If you have children that attend your regular Community Group gatherings, you’ll need to think about how to handle childcare each week. Be sensitive as you work with your co-leaders, as well as the parents of the children in your group. Before you make any final decision about how to incorporate children in your group this season, consider the following options.

Children or No Children?
Here are some common options when children participate with adults in the group:

  • Children remain present with adults for the entire meeting.
  • Children remain present with adults for part of the meeting, and then break into a separate group in a separate room. Children can develop their own small group, participate in an activity (such as a Veggie Tales video), or enjoy a supervised time of free play.
  • Children join the adults every other meeting, or once a month.
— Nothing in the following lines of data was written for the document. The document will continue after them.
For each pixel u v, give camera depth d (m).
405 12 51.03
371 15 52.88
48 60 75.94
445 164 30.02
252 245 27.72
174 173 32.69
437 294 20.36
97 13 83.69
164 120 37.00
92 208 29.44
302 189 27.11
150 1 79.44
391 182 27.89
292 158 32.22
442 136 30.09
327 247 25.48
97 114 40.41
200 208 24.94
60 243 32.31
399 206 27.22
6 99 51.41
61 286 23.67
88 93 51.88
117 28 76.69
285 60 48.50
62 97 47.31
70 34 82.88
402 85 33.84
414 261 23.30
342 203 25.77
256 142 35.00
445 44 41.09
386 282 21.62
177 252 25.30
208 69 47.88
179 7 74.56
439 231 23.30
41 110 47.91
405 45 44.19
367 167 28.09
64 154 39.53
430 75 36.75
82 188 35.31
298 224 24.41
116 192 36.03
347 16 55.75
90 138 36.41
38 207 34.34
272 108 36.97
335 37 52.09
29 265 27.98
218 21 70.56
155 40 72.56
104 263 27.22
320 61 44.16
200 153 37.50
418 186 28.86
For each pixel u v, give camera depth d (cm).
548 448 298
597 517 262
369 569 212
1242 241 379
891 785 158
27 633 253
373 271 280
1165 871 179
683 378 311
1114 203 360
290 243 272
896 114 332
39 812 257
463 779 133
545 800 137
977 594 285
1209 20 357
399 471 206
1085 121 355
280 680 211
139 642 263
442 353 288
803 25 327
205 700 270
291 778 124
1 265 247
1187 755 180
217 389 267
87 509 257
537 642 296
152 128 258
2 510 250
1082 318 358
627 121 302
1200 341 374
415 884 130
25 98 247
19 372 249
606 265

Children and adults meet separately during the other weeks.
  • Children and adults meet separately for the entire meeting.


Finding a Babysitter
If you decide to have the children separated from the adults, it’s good to have a babysitter. Here are some ideas for finding and paying a babysitter:

  • Rotate “guys nights” and “girls nights” where wives stay home with the kids one time and husbands stay home with the kids the next time.
  • Adults work together to arrange a babysitter for all of the children in the group. Payment is split among all group members, or among only those bringing children.
  • Couples from the group rotate each week, caring for the children in a different room than the other adults. Each couple does childcare once every two months or so.
  • A babysitter cares for most of the children during the group meeting, but nursing infants are allowed to remain with adults.
  • Outside of the small group, each parent arranges for the care of their own children through a relative or sitter.
  • Older, responsible children of group members serve as the babysitters for the rest of the children of your small group.
  • Young adults or teenagers from the church’s youth ministry volunteer to care for the children of your small group as an act of service.
  • Young adults or teenagers from the church’s youth ministry care for the children of your small group and are paid for their work. Perhaps funding a week of camp or a missions trip.
  • Participants of other small groups at your church (ones that meet during a different time of the week) rotate to provide childcare for your small group, which returns the service.